I honestly forgot about it, but a couple of weeks ago realhet informed me shuffle is there for GCN at ISA level.
I could recall something about it and after a while I recalled a few pictures in GS-4106 The AMD GCN Architecture - A Crash Course, by Layla Mah.
I see broadcast in CL2 by work_group_broadcast and I can see why this is easier to specify than the rest but...
Full 4-lane xbar? Yes.
I would be happy to see this as extension so to bypass the lengthy scrutiny to core spec. Say an CL_AMD_GCN_SIMD_SHUFFLE, guaranteed to work only with work group size 64. It would be enough for me. Is there any hope?
These should be implicitly exposed via the subgroup functions in CL 2.0. However, evaluating their performance did not provide any benefits yet. I have provided a test case on another thread: http://devgurus.amd.com/thread/169868
I usually don't trust any measurement taking less than 4-5 ms. On my system, those are normal fluctuations! I assume using profile mode takes care of that...
... I'm pretty sure CL profile mode has been invented to be used, I don't trust it. As most APIs have historically been easygoing on the profile data, I wouldn't take for granted the results are coherent...
besides I cannot exclude my app had a small overhead with profile on.

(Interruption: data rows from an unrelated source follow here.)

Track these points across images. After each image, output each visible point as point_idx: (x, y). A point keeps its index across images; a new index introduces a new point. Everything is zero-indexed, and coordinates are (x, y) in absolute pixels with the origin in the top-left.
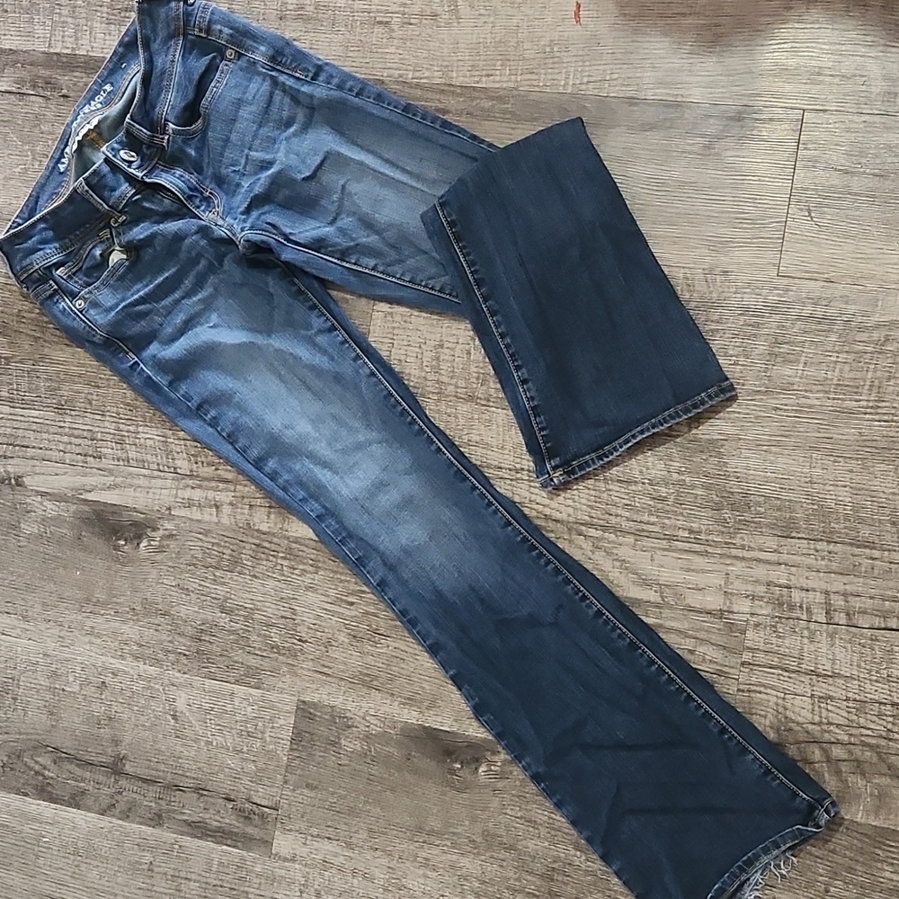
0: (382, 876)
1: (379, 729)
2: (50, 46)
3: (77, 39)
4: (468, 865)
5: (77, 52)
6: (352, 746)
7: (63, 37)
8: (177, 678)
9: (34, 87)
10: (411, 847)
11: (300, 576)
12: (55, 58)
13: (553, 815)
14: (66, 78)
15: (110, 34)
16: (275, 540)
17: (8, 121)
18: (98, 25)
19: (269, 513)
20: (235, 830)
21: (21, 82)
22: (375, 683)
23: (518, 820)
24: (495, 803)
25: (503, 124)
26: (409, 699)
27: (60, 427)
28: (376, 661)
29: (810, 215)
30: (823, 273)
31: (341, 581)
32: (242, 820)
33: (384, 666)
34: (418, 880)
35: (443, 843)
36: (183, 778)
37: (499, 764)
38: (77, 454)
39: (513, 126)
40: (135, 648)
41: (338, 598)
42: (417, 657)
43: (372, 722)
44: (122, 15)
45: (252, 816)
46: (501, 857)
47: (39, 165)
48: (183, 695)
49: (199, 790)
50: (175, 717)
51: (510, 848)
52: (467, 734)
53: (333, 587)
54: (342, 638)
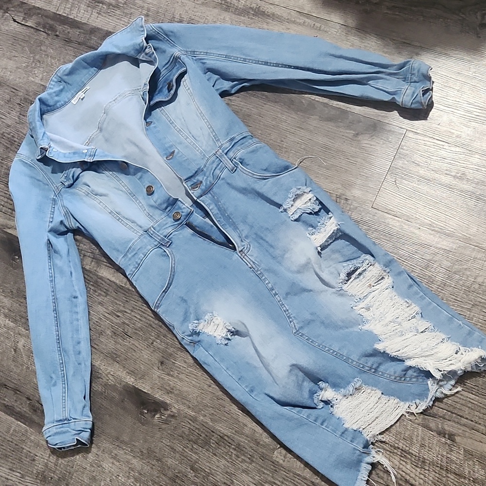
0: (92, 457)
1: (112, 383)
2: (57, 10)
3: (71, 10)
4: (136, 463)
5: (69, 16)
6: (97, 388)
7: (65, 7)
8: (23, 332)
9: (44, 27)
10: (111, 447)
11: (97, 296)
12: (58, 16)
13: (185, 449)
14: (60, 27)
15: (87, 12)
16: (91, 275)
17: (27, 41)
18: (83, 6)
19: (92, 261)
20: (27, 415)
21: (38, 24)
22: (118, 359)
23: (167, 447)
24: (158, 435)
25: (261, 101)
26: (132, 371)
27: (5, 193)
28: (121, 348)
29: (395, 182)
30: (394, 211)
31: (116, 304)
32: (32, 411)
33: (125, 352)
34: (109, 464)
35: (127, 449)
36: (10, 383)
37: (166, 416)
38: (9, 209)
39: (265, 103)
40: (7, 311)
41: (112, 312)
42: (142, 352)
43: (110, 378)
44: (96, 4)
45: (37, 410)
46: (153, 463)
47: (35, 65)
48: (23, 341)
49: (16, 390)
50: (15, 350)
51: (159, 460)
52: (155, 396)
53: (112, 306)
54: (109, 332)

While the problem of reductions might be useful for some cases, I don't see value in a kernel doing only this, it's not relevant to me. In general, I've noticed using advanced functionality makes simple kernels slower (I have been told they take more time to "set up") while making complex kernels usually faster. This kernel is super simple, its only memory access is in writing out the result. There's no other workload and this severely hampers HW ability to do things optimally.